Faire sa place comme joueur

Après le repêchage, Laurent Duvernay-Tardif pourra se concentrer sur ses performances sur le terrain. Bien que les joueurs repêchés soient rarement retranchés à leur premier camp d’entraînement, le Québécois devra composer avec de hautes attentes à son égard.

« Si tu es un choix de troisième ronde, à moins que tu ne montres absolument rien au camp, tu vas faire l’équipe. Ça ne paraît pas bien pour le directeur général s’il a repêché quelqu’un qui n’est pas capable de se tailler un poste », illustre Darche.

« Il ne sera plus le plus grand, le plus gros et le plus vite. Tous les joueurs qui seront là seront athlétiques comme lui. Ils étaient les meilleurs où ils jouaient eux aussi.

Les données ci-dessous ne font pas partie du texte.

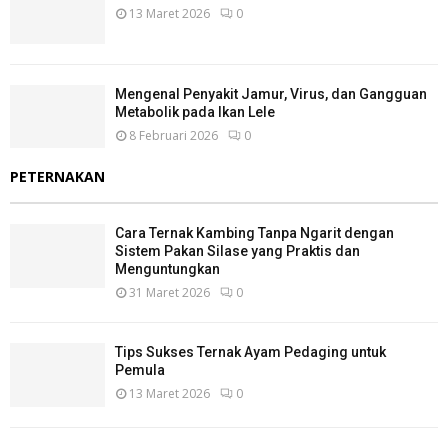
13 Maret 2026
0
Mengenal Penyakit Jamur, Virus, dan Gangguan
Metabolik pada Ikan Lele
8 Februari 2026
0
PETERNAKAN
Cara Ternak Kambing Tanpa Ngarit dengan
Sistem Pakan Silase yang Praktis dan
Menguntungkan
31 Maret 2026
0
Tips Sukses Ternak Ayam Pedaging untuk
Pemula
13 Maret 2026
0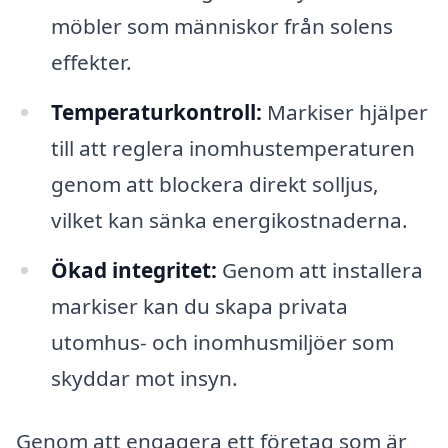
möbler som människor från solens
effekter.
Temperaturkontroll:
Markiser hjälper
till att reglera inomhustemperaturen
genom att blockera direkt solljus,
vilket kan sänka energikostnaderna.
Ökad integritet:
Genom att installera
markiser kan du skapa privata
utomhus- och inomhusmiljöer som
skyddar mot insyn.
Genom att engagera ett företag som är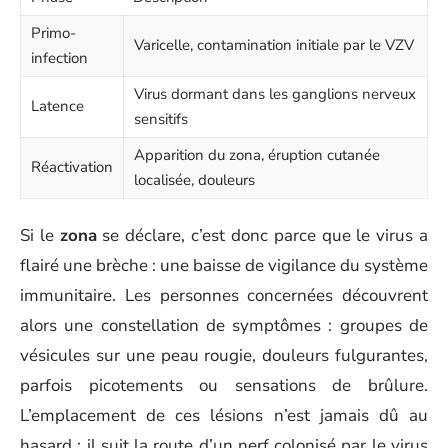
Primo-
Varicelle, contamination initiale par le VZV
infection
Virus dormant dans les ganglions nerveux
Latence
sensitifs
Apparition du zona, éruption cutanée
Réactivation
localisée, douleurs
Si le
zona
se déclare, c’est donc parce que le virus a
flairé une brèche : une baisse de vigilance du système
immunitaire. Les personnes concernées découvrent
alors une constellation de symptômes : groupes de
vésicules sur une peau rougie, douleurs fulgurantes,
parfois picotements ou sensations de brûlure.
L’emplacement de ces lésions n’est jamais dû au
hasard : il suit la route d’un nerf colonisé par le virus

Parfois, tu peux douter de ta place. […] Chaque jour, il faut se dire qu’on mérite d’être là », souligne Chevrier.

Laurent Duvernay-TardifPeu d’Américains connaissent le niveau de jeu du football universitaire canadien. En plus de se battre pour un poste, Laurent Duvernay-Tardif devra-t-il lutter contre des préjugés?

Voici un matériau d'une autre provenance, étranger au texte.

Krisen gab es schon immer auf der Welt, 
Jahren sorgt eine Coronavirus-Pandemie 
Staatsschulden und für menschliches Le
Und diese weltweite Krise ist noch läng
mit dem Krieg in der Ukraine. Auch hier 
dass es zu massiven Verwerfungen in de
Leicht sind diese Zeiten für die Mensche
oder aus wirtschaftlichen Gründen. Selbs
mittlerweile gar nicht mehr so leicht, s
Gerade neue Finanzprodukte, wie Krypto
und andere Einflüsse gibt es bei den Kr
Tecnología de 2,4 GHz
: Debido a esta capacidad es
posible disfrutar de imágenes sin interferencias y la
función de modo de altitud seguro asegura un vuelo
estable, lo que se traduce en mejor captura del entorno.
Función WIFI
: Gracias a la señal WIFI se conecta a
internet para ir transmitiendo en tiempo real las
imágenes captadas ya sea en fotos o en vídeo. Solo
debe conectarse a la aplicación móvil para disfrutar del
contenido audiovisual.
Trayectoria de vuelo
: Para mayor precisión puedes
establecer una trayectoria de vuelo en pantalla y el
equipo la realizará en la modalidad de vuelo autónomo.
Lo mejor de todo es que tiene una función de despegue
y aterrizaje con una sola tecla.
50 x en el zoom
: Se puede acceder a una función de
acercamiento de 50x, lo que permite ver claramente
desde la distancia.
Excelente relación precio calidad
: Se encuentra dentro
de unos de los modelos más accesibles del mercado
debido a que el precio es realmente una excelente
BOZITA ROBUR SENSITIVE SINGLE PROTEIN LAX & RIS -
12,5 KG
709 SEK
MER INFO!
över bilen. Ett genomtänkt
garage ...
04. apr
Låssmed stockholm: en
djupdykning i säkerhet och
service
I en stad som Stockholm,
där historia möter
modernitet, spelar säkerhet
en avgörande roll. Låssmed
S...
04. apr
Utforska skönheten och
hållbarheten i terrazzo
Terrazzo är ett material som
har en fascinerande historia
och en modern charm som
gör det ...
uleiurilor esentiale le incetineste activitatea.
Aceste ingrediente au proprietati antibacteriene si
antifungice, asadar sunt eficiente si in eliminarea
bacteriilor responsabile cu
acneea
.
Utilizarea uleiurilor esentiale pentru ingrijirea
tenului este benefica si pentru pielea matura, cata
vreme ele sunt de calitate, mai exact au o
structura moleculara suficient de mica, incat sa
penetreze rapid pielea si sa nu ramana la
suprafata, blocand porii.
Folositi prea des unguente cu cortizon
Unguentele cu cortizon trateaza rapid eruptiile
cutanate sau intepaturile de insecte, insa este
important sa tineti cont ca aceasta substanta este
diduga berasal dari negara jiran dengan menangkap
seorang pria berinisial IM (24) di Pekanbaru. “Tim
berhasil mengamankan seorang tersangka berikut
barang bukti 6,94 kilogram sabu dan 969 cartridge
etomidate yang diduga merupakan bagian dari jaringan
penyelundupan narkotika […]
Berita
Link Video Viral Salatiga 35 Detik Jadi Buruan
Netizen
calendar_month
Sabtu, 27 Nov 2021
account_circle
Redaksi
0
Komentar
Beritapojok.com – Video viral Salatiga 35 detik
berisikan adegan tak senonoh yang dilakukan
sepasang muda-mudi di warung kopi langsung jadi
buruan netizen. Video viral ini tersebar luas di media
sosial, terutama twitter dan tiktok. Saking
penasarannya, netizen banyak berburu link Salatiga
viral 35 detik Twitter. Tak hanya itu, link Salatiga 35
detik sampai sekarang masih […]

« Le préjugé est au repêchage. Une fois au camp d’entraînement, il n’y a aucune importance d’où tu proviens. Il va devoir prouver ce qu’il est capable de faire. Quand tu as le pied dans la porte, ce sont tes habiletés qui vont t’amener où tu veux », assure Darche, qui souhaite à Duvernay-Tardif une formation qui sera prête à investir du temps sur lui.

Chevrier a reçu un bel accueil à Jacksonville lors du minicamp de l’équipe, quelques jours seulement après qu’il ait reçu l’appel de l’entraîneur-chef Tom Coughlin en 2001.

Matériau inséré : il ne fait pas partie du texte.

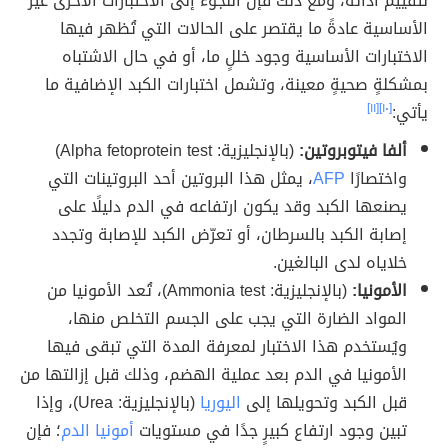
لتقييم أدائه، ومع ذلك فإنّ اللجوء إلى الاختبارات الأخرى غير
الأساسية عادةً ما يقتصر على الحالات التي تُظهر فيها
الاختبارات الأساسية وجود خللٍ ما، أو في حال الاشتباه
بمشكلةٍ صحيةٍ معينة، وتشمل اختبارات الكبد الإضافية ما
يأتي:
[١٠]
[١١]
ألفا فيتوبروتين:
(بالإنجليزية: Alpha fetoprotein test)
واختصارًا
AFP
، يمثل هذا البروتين أحد البروتينات التي
يصنعها الكبد وقد يكون ارتفاعه في الدم دليلًا على
إصابة الكبد بالسرطان، أو تعرّض الكبد للإصابة وتجدد
خلاياه لدى البالغين.
الأمونيا:
(بالإنجليزية: Ammonia test)، تُعد الأمونيا من
المواد الضارة التي يجب على الجسم التخلص منها،
ويُستخدم هذا الاختبار لمعرفة المدة التي تبقى فيها
الأمونيا في الدم بعد عملية الهضم، وذلك قبل إزالتها من
قبل الكبد وتحويلها إلى
اليوريا
(بالإنجليزية: Urea)، وإذا
تبين وجود ارتفاع كبيرٍ جدًا في مستويات
أمونيا الدم
؛ فإن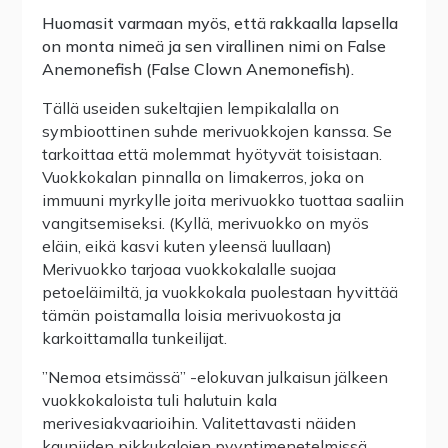
Huomasit varmaan myös, että rakkaalla lapsella
on monta nimeä ja sen virallinen nimi on False
Anemonefish (False Clown Anemonefish).
Tällä useiden sukeltajien lempikalalla on
symbioottinen suhde merivuokkojen kanssa. Se
tarkoittaa että molemmat hyötyvät toisistaan.
Vuokkokalan pinnalla on limakerros, joka on
immuuni myrkylle joita merivuokko tuottaa saaliin
vangitsemiseksi. (Kyllä, merivuokko on myös
eläin, eikä kasvi kuten yleensä luullaan)
Merivuokko tarjoaa vuokkokalalle suojaa
petoeläimiltä, ja vuokkokala puolestaan hyvittää
tämän poistamalla loisia merivuokosta ja
karkoittamalla tunkeilijat.
”Nemoa etsimässä” -elokuvan julkaisun jälkeen
vuokkokaloista tuli halutuin kala
merivesiakvaarioihin. Valitettavasti näiden
kauniiden pikkukalojen pyyntimenetelmissä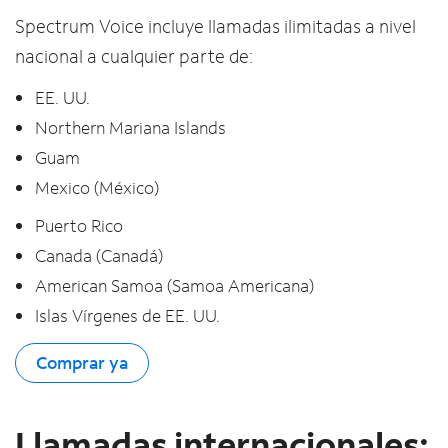
Spectrum Voice incluye llamadas ilimitadas a nivel
nacional a cualquier parte de:
EE. UU.
Northern Mariana Islands
Guam
Mexico (México)
Puerto Rico
Canada (Canadá)
American Samoa (Samoa Americana)
Islas Vírgenes de EE. UU.
Comprar ya
Llamadas internacionales: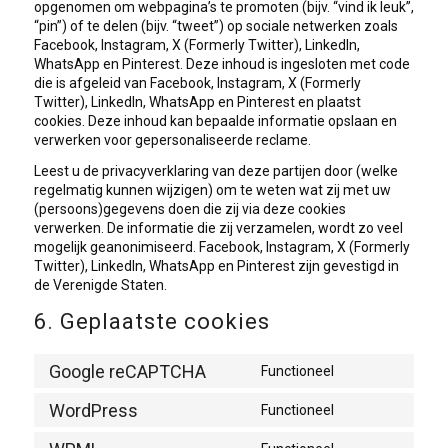
opgenomen om webpagina’s te promoten (bijv. “vind ik leuk”,
“pin”) of te delen (bijv. “tweet”) op sociale netwerken zoals
Facebook, Instagram, X (Formerly Twitter), LinkedIn,
WhatsApp en Pinterest. Deze inhoud is ingesloten met code
die is afgeleid van Facebook, Instagram, X (Formerly
Twitter), LinkedIn, WhatsApp en Pinterest en plaatst
cookies. Deze inhoud kan bepaalde informatie opslaan en
verwerken voor gepersonaliseerde reclame.
Leest u de privacyverklaring van deze partijen door (welke
regelmatig kunnen wijzigen) om te weten wat zij met uw
(persoons)gegevens doen die zij via deze cookies
verwerken. De informatie die zij verzamelen, wordt zo veel
mogelijk geanonimiseerd. Facebook, Instagram, X (Formerly
Twitter), LinkedIn, WhatsApp en Pinterest zijn gevestigd in
de Verenigde Staten.
6. Geplaatste cookies
Google reCAPTCHA
Functioneel
Consent
to
WordPress
Functioneel
service
Consent
google-
to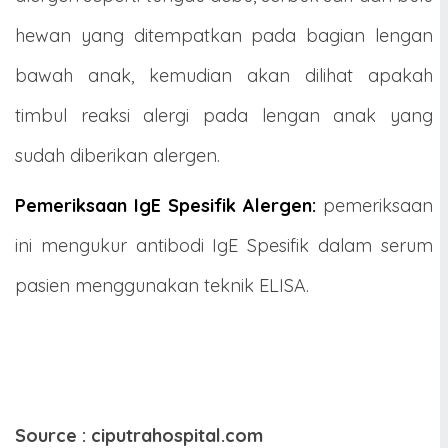
hewan yang ditempatkan pada bagian lengan
bawah anak, kemudian akan dilihat apakah
timbul reaksi alergi pada lengan anak yang
sudah diberikan alergen.
Pemeriksaan IgE Spesifik Alergen:
pemeriksaan
ini mengukur antibodi IgE Spesifik dalam serum
pasien menggunakan teknik ELISA.
Source : ciputrahospital.com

« Ils m’ont bien traité, comme les autres recrues. On était là pour un travail, pour se faire un poste dans l’équipe. Mais c’est à toi de t’adapter à comment les choses se passent là-bas », fait savoir Chevrier, qui a remporté deux coupes Grey dans la LCF.

En tant que spécialistes des longues remises, Jean-Philippe Darche et Randy Chevrier ont toujours été un peu dans l'ombre. Mais leurs parcours témoignent par eux-mêmes. Ils auront pavé la voie pour un Laurent Duvernay-Tardif, mais aussi pour des joueurs comme Louis-Philippe Ladouceur (Cowboys) et Andy Mulumba (Packers), qui sont passés par les rangs collégiaux québécois avant de terminer leur stage dans des universités américaines.

Mais, il est un peu ironique – et le mot provient de la bouche de Darche – que les Redmen produisent un autre joueur de calibre NFL après des années plus difficiles sur le terrain. Mais tout comme ses prédécesseurs mcgillois, Duvernay-Tardif a tracé son chemin et bûché très fort pour se faire un nom.